As I step into my junior year at The University of Georgia, I experience a different feeling. I which my closest friends go from class to class and meet up for lunches and catch-up between advising appointments and yet, I am not doing any of these things. I am not attending classes, I’m not booking advising appointments and I’m certainly not gathering syllabi from professors. I am waiting. I am waiting for my third year to start. I am getting my passport situated and researching “how to pack and not go over the weight limit” or booking my plane ticket. Instead of going to class August 11th like all of my friends, I’m preparing for my biggest adventure and challenge: Study Abroad.
I got the news that I had been accepted into the UGA en France study abroad trip in the Spring of 2016. I was over the moon with excitement. New place, new continent, new language, new culture? It’s everything I ever dreamed of. But somehow in the midst of that I still found myself at a standstill. When I applied, I was encouraged to go on a trip without any of my friends in order to get that full experience all for myself, and I did. Now that I was in, really in, I started to put things in perspective and really think about how I wanted this experience to go. The doubt started to settle in. And the what-ifs piled up.
What if I don’t make any friends? What if I don’t do well in my classes? What if my host family doesn’t like me? What if I don’t like my host family? What if I can;t pay for the trip?What if I get robbed? What if I get taken? All these suppositions and I hadn’t even gone to the first orientation, and I realized that that’s all they were, was supposition. These thoughts were based on fear. So, I took it one step at a time. I created a gofundme page at https://gofundme.com/SubiToFrance and I became proactive in raising the necessary money needed to get me to where I needed to be. I have been waiting for this opportunity since the 10th grade when I started to look at UGA seriously. I knew the ins and outs of the trip and I had researched and prayed and worked for this. I knew I was ready. All that was left to do was get there.

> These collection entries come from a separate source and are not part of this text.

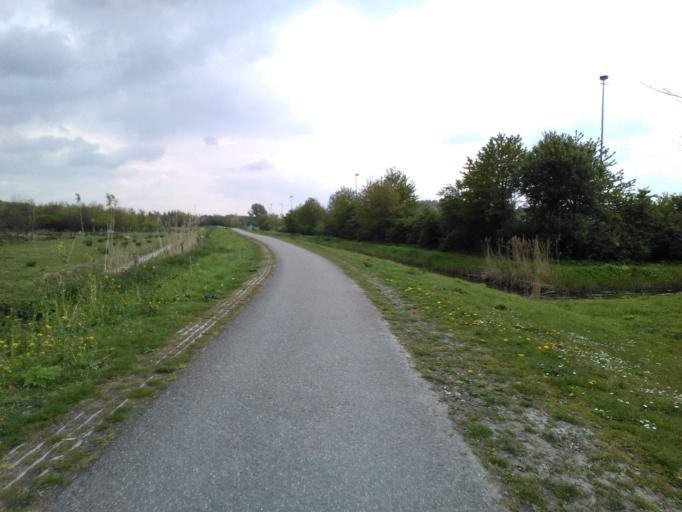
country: NL
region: South Holland
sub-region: Gemeente Vlaardingen
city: Vlaardingen
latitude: 51.9224
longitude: 4.3198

The summer passed by, May, June, July, and suddenly it’s August and classes are starting… and I’m still waiting. It’s a different kind of feeling, being on campus when I don’t have obligations to attend classes or buy books, and all I have on my agenda is work. You have a new appreciation for meeting up with friends in the Student Center or grabbing coffee and a muffin in between classes. All the time is precious. I leave Athens for home in 4 days. That gives me 96 more hours with my friends until I disappear for 4 months to another continent. But you know what? I’m ready for this adventure, ready to challenge myself and immerse my thoughts in the French language and culture. So while I sit and wait for another 24 days until my departure, this is what I have to look forward to, am looking forward to. This is what I am waiting for.